# Task prompt
Rewrite the text of each item with "mistakes" changed to "errors" and everything else left as it is. Omit the pictures from your answer.

# Listed records
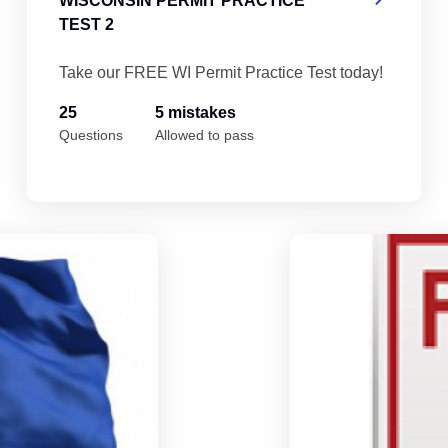
WISCONSIN PERMIT PRACTICE
TEST 2
Take our FREE WI Permit Practice Test today!
25
5 mistakes
Questions
Allowed to pass
Wisconsin Permit Practice Test 4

# Exercise solution
WISCONSIN PERMIT PRACTICE
TEST 2
Take our FREE WI Permit Practice Test today!
25
5 errors
Questions
Allowed to pass
Wisconsin Permit Practice Test 4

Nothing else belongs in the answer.